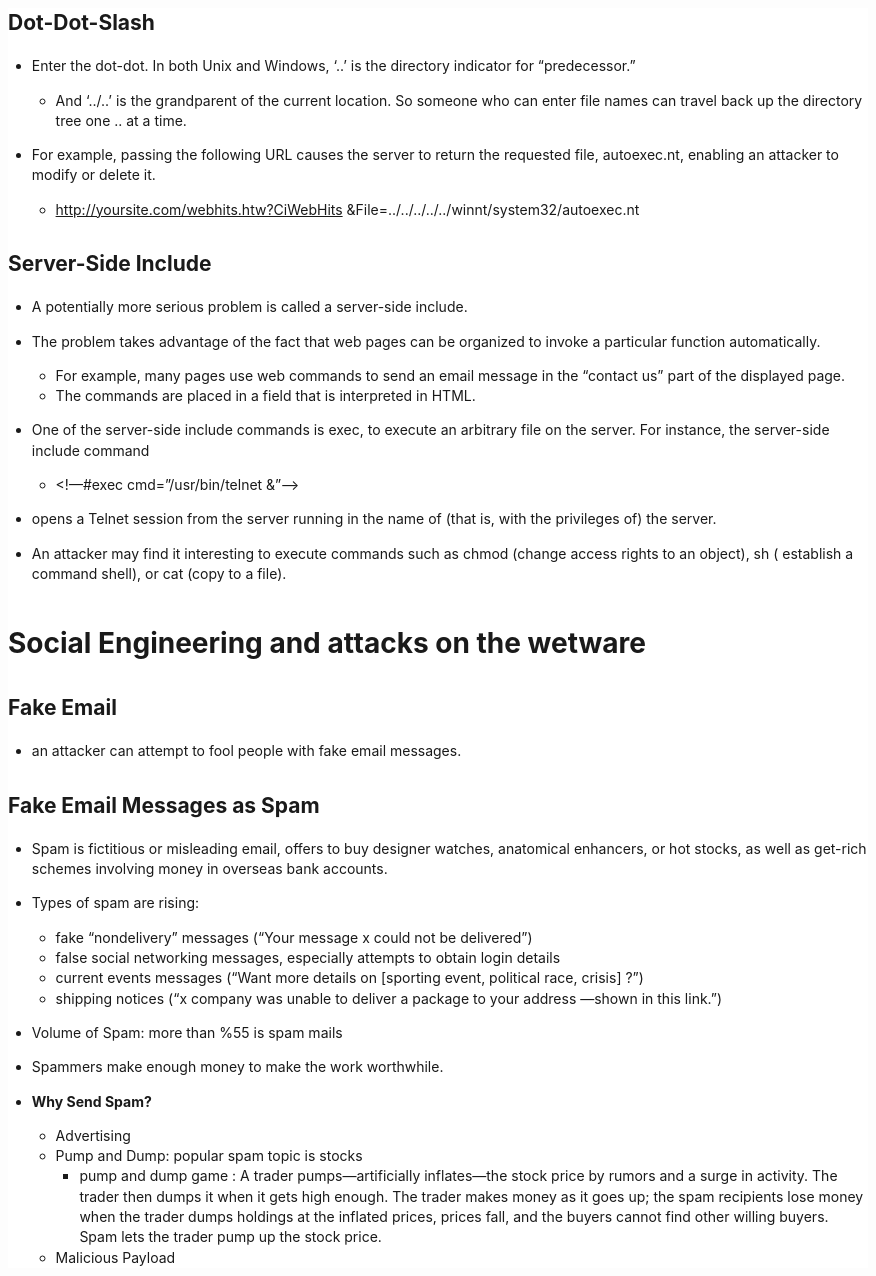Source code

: ## Dot-Dot-Slash

* Enter the dot-dot. In both Unix and Windows, ‘..’ is the directory indicator for “predecessor.”
    * And ‘../..’ is the grandparent of the current location. So someone who can enter file names can travel back up the
      directory tree one .. at a time.

* For example, passing the following URL causes the server to return the requested file, autoexec.nt, enabling an
  attacker to modify or delete it.
    * http://yoursite.com/webhits.htw?CiWebHits &File=../../../../../winnt/system32/autoexec.nt

## Server-Side Include

* A potentially more serious problem is called a server-side include.
* The problem takes advantage of the fact that web pages can be organized to invoke a particular function automatically.
    * For example, many pages use web commands to send an email message in the “contact us” part of the displayed page.
    * The commands are placed in a field that is interpreted in HTML.

* One of the server-side include commands is exec, to execute an arbitrary file on the server. For instance, the
  server-side include command
    * <!—#exec cmd=”/usr/bin/telnet &”—>
* opens a Telnet session from the server running in the name of (that is, with the privileges of) the server.
* An attacker may find it interesting to execute commands such as chmod (change access rights to an object), sh (
  establish a command shell), or cat (copy to a file).

# Social Engineering and attacks on the wetware

## Fake Email

* an attacker can attempt to fool people with fake email messages.

## Fake Email Messages as Spam

* Spam is fictitious or misleading email, offers to buy designer watches, anatomical enhancers, or hot stocks, as well
  as get-rich schemes involving money in overseas bank accounts.
* Types of spam are rising:
    * fake “nondelivery” messages (“Your message x could not be delivered”)
    * false social networking messages, especially attempts to obtain login details
    * current events messages (“Want more details on [sporting event, political race, crisis] ?”)
    * shipping notices (“x company was unable to deliver a package to your address —shown in this link.”)

* Volume of Spam: more than %55 is spam mails
* Spammers make enough money to make the work worthwhile.
* **Why Send Spam?**
    * Advertising
    * Pump and Dump: popular spam topic is stocks
        * pump and dump game : A trader pumps—artificially inflates—the stock price by rumors and a surge in activity.
          The trader then dumps it when it gets high enough. The trader makes money as it goes up; the spam recipients
          lose money when the trader dumps holdings at the inflated prices, prices fall, and the buyers cannot find
          other willing buyers. Spam lets the trader pump up the stock price.
    * Malicious Payload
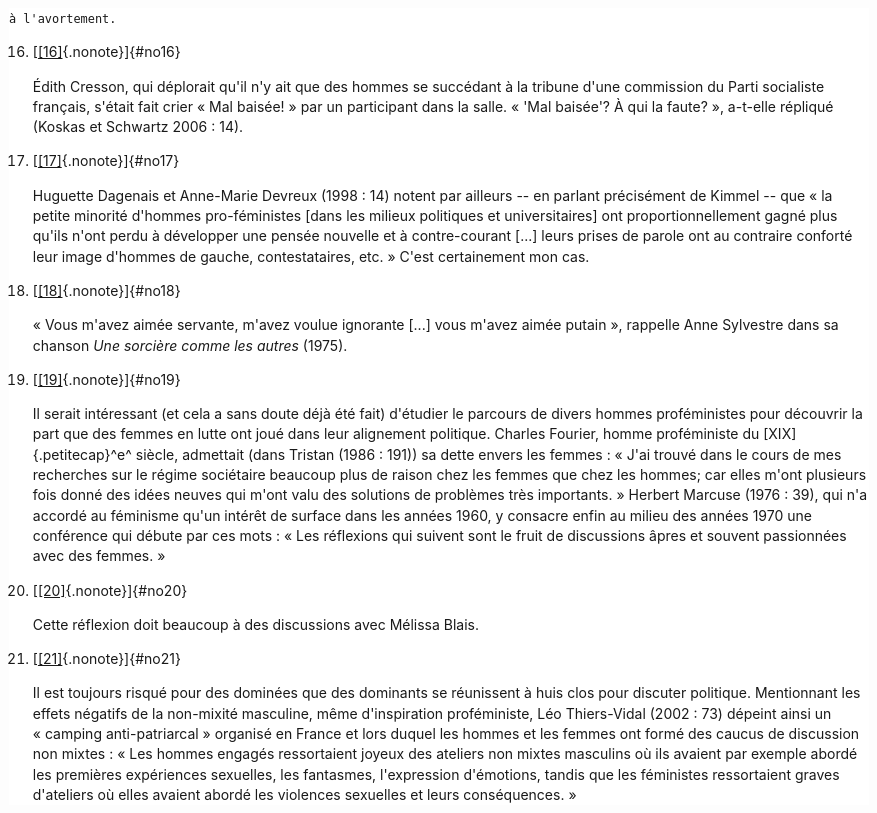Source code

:     à l'avortement.

16. [[\[16\]](#re1no16){.nonote}]{#no16}

    Édith Cresson, qui déplorait qu'il n'y ait que des hommes se
    succédant à la tribune d'une commission du Parti socialiste
    français, s'était fait crier « Mal baisée! » par un participant dans
    la salle. « 'Mal baisée'? À qui la faute? », a-t-elle répliqué
    (Koskas et Schwartz 2006 : 14).

17. [[\[17\]](#re1no17){.nonote}]{#no17}

    Huguette Dagenais et Anne-Marie Devreux (1998 : 14) notent par
    ailleurs -- en parlant précisément de Kimmel -- que « la petite
    minorité d'hommes pro-féministes \[dans les milieux politiques et
    universitaires\] ont proportionnellement gagné plus qu'ils n'ont
    perdu à développer une pensée nouvelle et à contre-courant \[...\]
    leurs prises de parole ont au contraire conforté leur image d'hommes
    de gauche, contestataires, etc. » C'est certainement mon cas.

18. [[\[18\]](#re1no18){.nonote}]{#no18}

    « Vous m'avez aimée servante, m'avez voulue ignorante \[...\] vous
    m'avez aimée putain », rappelle Anne Sylvestre dans sa chanson *Une
    sorcière comme les autres* (1975).

19. [[\[19\]](#re1no19){.nonote}]{#no19}

    Il serait intéressant (et cela a sans doute déjà été fait) d'étudier
    le parcours de divers hommes proféministes pour découvrir la part
    que des femmes en lutte ont joué dans leur alignement politique.
    Charles Fourier, homme proféministe du [XIX]{.petitecap}^e^ siècle,
    admettait (dans Tristan (1986 : 191)) sa dette envers les femmes :
    « J'ai trouvé dans le cours de mes recherches sur le régime
    sociétaire beaucoup plus de raison chez les femmes que chez les
    hommes; car elles m'ont plusieurs fois donné des idées neuves qui
    m'ont valu des solutions de problèmes très importants. » Herbert
    Marcuse (1976 : 39), qui n'a accordé au féminisme qu'un intérêt de
    surface dans les années 1960, y consacre enfin au milieu des années
    1970 une conférence qui débute par ces mots : « Les réflexions qui
    suivent sont le fruit de discussions âpres et souvent passionnées
    avec des femmes. »

20. [[\[20\]](#re1no20){.nonote}]{#no20}

    Cette réflexion doit beaucoup à des discussions avec Mélissa Blais.

21. [[\[21\]](#re1no21){.nonote}]{#no21}

    Il est toujours risqué pour des dominées que des dominants se
    réunissent à huis clos pour discuter politique. Mentionnant les
    effets négatifs de la non-mixité masculine, même d'inspiration
    proféministe, Léo Thiers-Vidal (2002 : 73) dépeint ainsi un
    « camping anti-patriarcal » organisé en France et lors duquel les
    hommes et les femmes ont formé des caucus de discussion non mixtes :
    « Les hommes engagés ressortaient joyeux des ateliers non mixtes
    masculins où ils avaient par exemple abordé les premières
    expériences sexuelles, les fantasmes, l'expression d'émotions,
    tandis que les féministes ressortaient graves d'ateliers où elles
    avaient abordé les violences sexuelles et leurs conséquences. »
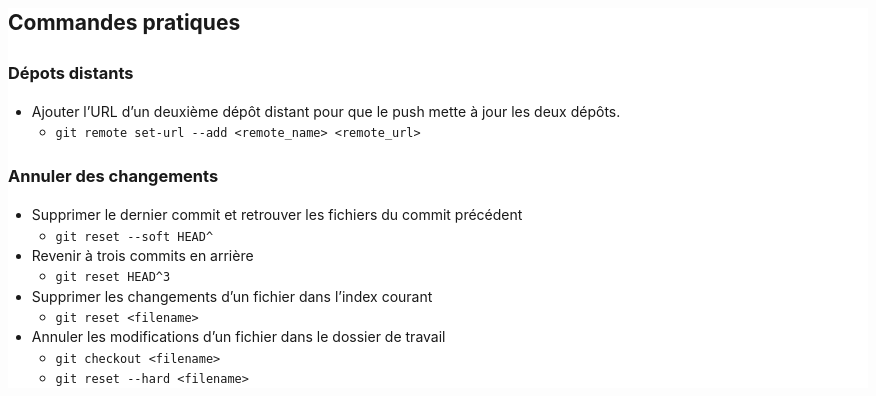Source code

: ## Commandes pratiques

### Dépots distants

- Ajouter l’URL d’un deuxième dépôt distant pour que le push mette à jour les deux dépôts.
    - `git remote set-url --add <remote_name> <remote_url>`

### Annuler des changements

- Supprimer le dernier commit et retrouver les fichiers du commit précédent
    - `git reset --soft HEAD^`
- Revenir à trois commits en arrière
    - `git reset HEAD^3`
- Supprimer les changements d’un fichier dans l’index courant
    - `git reset <filename>`
- Annuler les modifications d’un fichier dans le dossier de travail
    - `git checkout <filename>`
    - `git reset --hard <filename>`
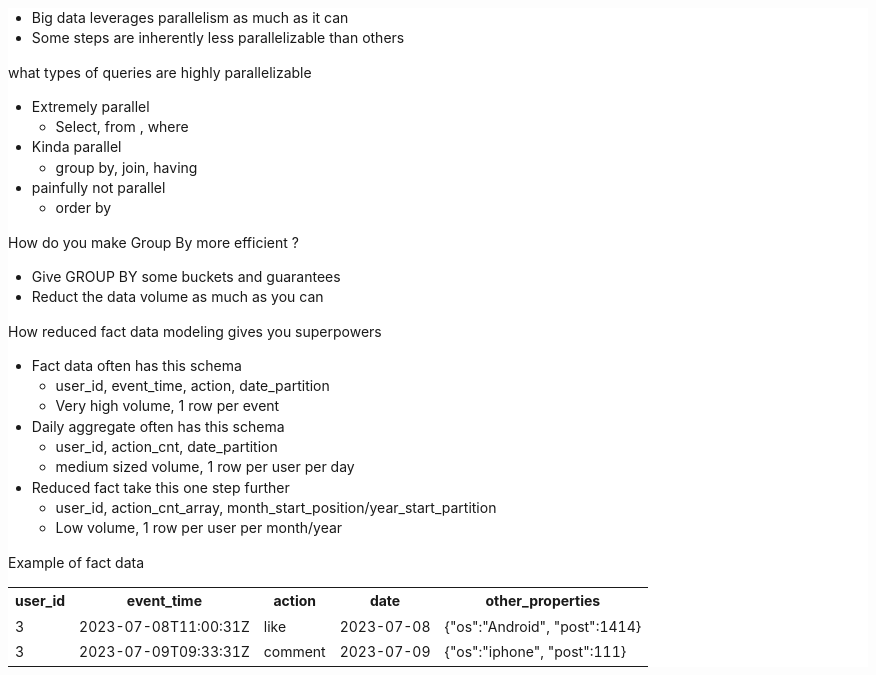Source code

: - Big data leverages parallelism as much as it can
- Some steps are inherently less parallelizable than others

what types of queries are highly parallelizable

- Extremely parallel
  - Select, from , where
- Kinda parallel
  - group by, join, having
- painfully not parallel
  - order by

How do you make Group By more efficient ?

- Give GROUP BY some buckets and guarantees
- Reduct the data volume as much as you can

How reduced fact data modeling gives you superpowers

- Fact data often has this schema
  - user_id, event_time, action, date_partition
  - Very high volume, 1 row per event
- Daily aggregate often has this schema
  - user_id, action_cnt, date_partition
  - medium sized volume, 1 row per user per day
- Reduced fact take this one step further
  - user_id, action_cnt_array, month_start_position/year_start_partition
  - Low volume, 1 row per user per month/year

Example of fact data

<table>
    <tr>
            <th>user_id</th>
            <th>event_time</th>
            <th>action</th>
            <th>date</th>
            <th>other_properties</th>
    </tr>
    <tr>
        <td>3</td>
        <td>2023-07-08T11:00:31Z</td>
        <td>like</td>
        <td>2023-07-08</td>
        <td>{"os":"Android", "post":1414}</td>
    </tr>
    <tr>
        <td>3</td>
        <td>2023-07-09T09:33:31Z</td>
        <td>comment</td>
        <td>2023-07-09</td>
        <td>{"os":"iphone", "post":111}</td>
    </tr>

</table>
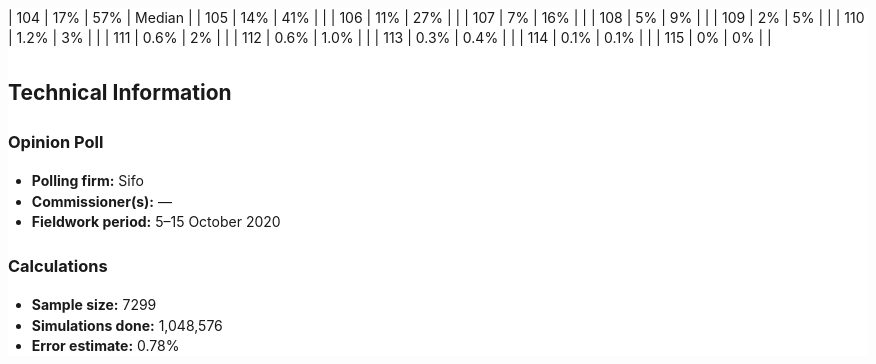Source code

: | 104 | 17% | 57% | Median |
| 105 | 14% | 41% |  |
| 106 | 11% | 27% |  |
| 107 | 7% | 16% |  |
| 108 | 5% | 9% |  |
| 109 | 2% | 5% |  |
| 110 | 1.2% | 3% |  |
| 111 | 0.6% | 2% |  |
| 112 | 0.6% | 1.0% |  |
| 113 | 0.3% | 0.4% |  |
| 114 | 0.1% | 0.1% |  |
| 115 | 0% | 0% |  |


## Technical Information

### Opinion Poll

+ **Polling firm:** Sifo
+ **Commissioner(s):** —
+ **Fieldwork period:** 5–15 October 2020

### Calculations

+ **Sample size:** 7299
+ **Simulations done:** 1,048,576
+ **Error estimate:** 0.78%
__________
Exercise prompt: Everything in the entries must be written out exactly; the pictures stay out.

Output below:
Source code

: ## Dot-Dot-Slash

* Enter the dot-dot. In both Unix and Windows, ‘..’ is the directory indicator for “predecessor.”
    * And ‘../..’ is the grandparent of the current location. So someone who can enter file names can travel back up the
      directory tree one .. at a time.

* For example, passing the following URL causes the server to return the requested file, autoexec.nt, enabling an
  attacker to modify or delete it.
    * http://yoursite.com/webhits.htw?CiWebHits &File=../../../../../winnt/system32/autoexec.nt

## Server-Side Include

* A potentially more serious problem is called a server-side include.
* The problem takes advantage of the fact that web pages can be organized to invoke a particular function automatically.
    * For example, many pages use web commands to send an email message in the “contact us” part of the displayed page.
    * The commands are placed in a field that is interpreted in HTML.

* One of the server-side include commands is exec, to execute an arbitrary file on the server. For instance, the
  server-side include command
    * <!—#exec cmd=”/usr/bin/telnet &”—>
* opens a Telnet session from the server running in the name of (that is, with the privileges of) the server.
* An attacker may find it interesting to execute commands such as chmod (change access rights to an object), sh (
  establish a command shell), or cat (copy to a file).

# Social Engineering and attacks on the wetware

## Fake Email

* an attacker can attempt to fool people with fake email messages.

## Fake Email Messages as Spam

* Spam is fictitious or misleading email, offers to buy designer watches, anatomical enhancers, or hot stocks, as well
  as get-rich schemes involving money in overseas bank accounts.
* Types of spam are rising:
    * fake “nondelivery” messages (“Your message x could not be delivered”)
    * false social networking messages, especially attempts to obtain login details
    * current events messages (“Want more details on [sporting event, political race, crisis] ?”)
    * shipping notices (“x company was unable to deliver a package to your address —shown in this link.”)

* Volume of Spam: more than %55 is spam mails
* Spammers make enough money to make the work worthwhile.
* **Why Send Spam?**
    * Advertising
    * Pump and Dump: popular spam topic is stocks
        * pump and dump game : A trader pumps—artificially inflates—the stock price by rumors and a surge in activity.
          The trader then dumps it when it gets high enough. The trader makes money as it goes up; the spam recipients
          lose money when the trader dumps holdings at the inflated prices, prices fall, and the buyers cannot find
          other willing buyers. Spam lets the trader pump up the stock price.
    * Malicious Payload
Source code

:     à l'avortement.

16. [[\[16\]](#re1no16){.nonote}]{#no16}

    Édith Cresson, qui déplorait qu'il n'y ait que des hommes se
    succédant à la tribune d'une commission du Parti socialiste
    français, s'était fait crier « Mal baisée! » par un participant dans
    la salle. « 'Mal baisée'? À qui la faute? », a-t-elle répliqué
    (Koskas et Schwartz 2006 : 14).

17. [[\[17\]](#re1no17){.nonote}]{#no17}

    Huguette Dagenais et Anne-Marie Devreux (1998 : 14) notent par
    ailleurs -- en parlant précisément de Kimmel -- que « la petite
    minorité d'hommes pro-féministes \[dans les milieux politiques et
    universitaires\] ont proportionnellement gagné plus qu'ils n'ont
    perdu à développer une pensée nouvelle et à contre-courant \[...\]
    leurs prises de parole ont au contraire conforté leur image d'hommes
    de gauche, contestataires, etc. » C'est certainement mon cas.

18. [[\[18\]](#re1no18){.nonote}]{#no18}

    « Vous m'avez aimée servante, m'avez voulue ignorante \[...\] vous
    m'avez aimée putain », rappelle Anne Sylvestre dans sa chanson *Une
    sorcière comme les autres* (1975).

19. [[\[19\]](#re1no19){.nonote}]{#no19}

    Il serait intéressant (et cela a sans doute déjà été fait) d'étudier
    le parcours de divers hommes proféministes pour découvrir la part
    que des femmes en lutte ont joué dans leur alignement politique.
    Charles Fourier, homme proféministe du [XIX]{.petitecap}^e^ siècle,
    admettait (dans Tristan (1986 : 191)) sa dette envers les femmes :
    « J'ai trouvé dans le cours de mes recherches sur le régime
    sociétaire beaucoup plus de raison chez les femmes que chez les
    hommes; car elles m'ont plusieurs fois donné des idées neuves qui
    m'ont valu des solutions de problèmes très importants. » Herbert
    Marcuse (1976 : 39), qui n'a accordé au féminisme qu'un intérêt de
    surface dans les années 1960, y consacre enfin au milieu des années
    1970 une conférence qui débute par ces mots : « Les réflexions qui
    suivent sont le fruit de discussions âpres et souvent passionnées
    avec des femmes. »

20. [[\[20\]](#re1no20){.nonote}]{#no20}

    Cette réflexion doit beaucoup à des discussions avec Mélissa Blais.

21. [[\[21\]](#re1no21){.nonote}]{#no21}

    Il est toujours risqué pour des dominées que des dominants se
    réunissent à huis clos pour discuter politique. Mentionnant les
    effets négatifs de la non-mixité masculine, même d'inspiration
    proféministe, Léo Thiers-Vidal (2002 : 73) dépeint ainsi un
    « camping anti-patriarcal » organisé en France et lors duquel les
    hommes et les femmes ont formé des caucus de discussion non mixtes :
    « Les hommes engagés ressortaient joyeux des ateliers non mixtes
    masculins où ils avaient par exemple abordé les premières
    expériences sexuelles, les fantasmes, l'expression d'émotions,
    tandis que les féministes ressortaient graves d'ateliers où elles
    avaient abordé les violences sexuelles et leurs conséquences. »
Source code

: ## Commandes pratiques

### Dépots distants

- Ajouter l’URL d’un deuxième dépôt distant pour que le push mette à jour les deux dépôts.
    - `git remote set-url --add <remote_name> <remote_url>`

### Annuler des changements

- Supprimer le dernier commit et retrouver les fichiers du commit précédent
    - `git reset --soft HEAD^`
- Revenir à trois commits en arrière
    - `git reset HEAD^3`
- Supprimer les changements d’un fichier dans l’index courant
    - `git reset <filename>`
- Annuler les modifications d’un fichier dans le dossier de travail
    - `git checkout <filename>`
    - `git reset --hard <filename>`
Source code

: - Big data leverages parallelism as much as it can
- Some steps are inherently less parallelizable than others

what types of queries are highly parallelizable

- Extremely parallel
  - Select, from , where
- Kinda parallel
  - group by, join, having
- painfully not parallel
  - order by

How do you make Group By more efficient ?

- Give GROUP BY some buckets and guarantees
- Reduct the data volume as much as you can

How reduced fact data modeling gives you superpowers

- Fact data often has this schema
  - user_id, event_time, action, date_partition
  - Very high volume, 1 row per event
- Daily aggregate often has this schema
  - user_id, action_cnt, date_partition
  - medium sized volume, 1 row per user per day
- Reduced fact take this one step further
  - user_id, action_cnt_array, month_start_position/year_start_partition
  - Low volume, 1 row per user per month/year

Example of fact data

<table>
    <tr>
            <th>user_id</th>
            <th>event_time</th>
            <th>action</th>
            <th>date</th>
            <th>other_properties</th>
    </tr>
    <tr>
        <td>3</td>
        <td>2023-07-08T11:00:31Z</td>
        <td>like</td>
        <td>2023-07-08</td>
        <td>{"os":"Android", "post":1414}</td>
    </tr>
    <tr>
        <td>3</td>
        <td>2023-07-09T09:33:31Z</td>
        <td>comment</td>
        <td>2023-07-09</td>
        <td>{"os":"iphone", "post":111}</td>
    </tr>

</table>
Source code

: | 104 | 17% | 57% | Median |
| 105 | 14% | 41% |  |
| 106 | 11% | 27% |  |
| 107 | 7% | 16% |  |
| 108 | 5% | 9% |  |
| 109 | 2% | 5% |  |
| 110 | 1.2% | 3% |  |
| 111 | 0.6% | 2% |  |
| 112 | 0.6% | 1.0% |  |
| 113 | 0.3% | 0.4% |  |
| 114 | 0.1% | 0.1% |  |
| 115 | 0% | 0% |  |


## Technical Information

### Opinion Poll

+ **Polling firm:** Sifo
+ **Commissioner(s):** —
+ **Fieldwork period:** 5–15 October 2020

### Calculations

+ **Sample size:** 7299
+ **Simulations done:** 1,048,576
+ **Error estimate:** 0.78%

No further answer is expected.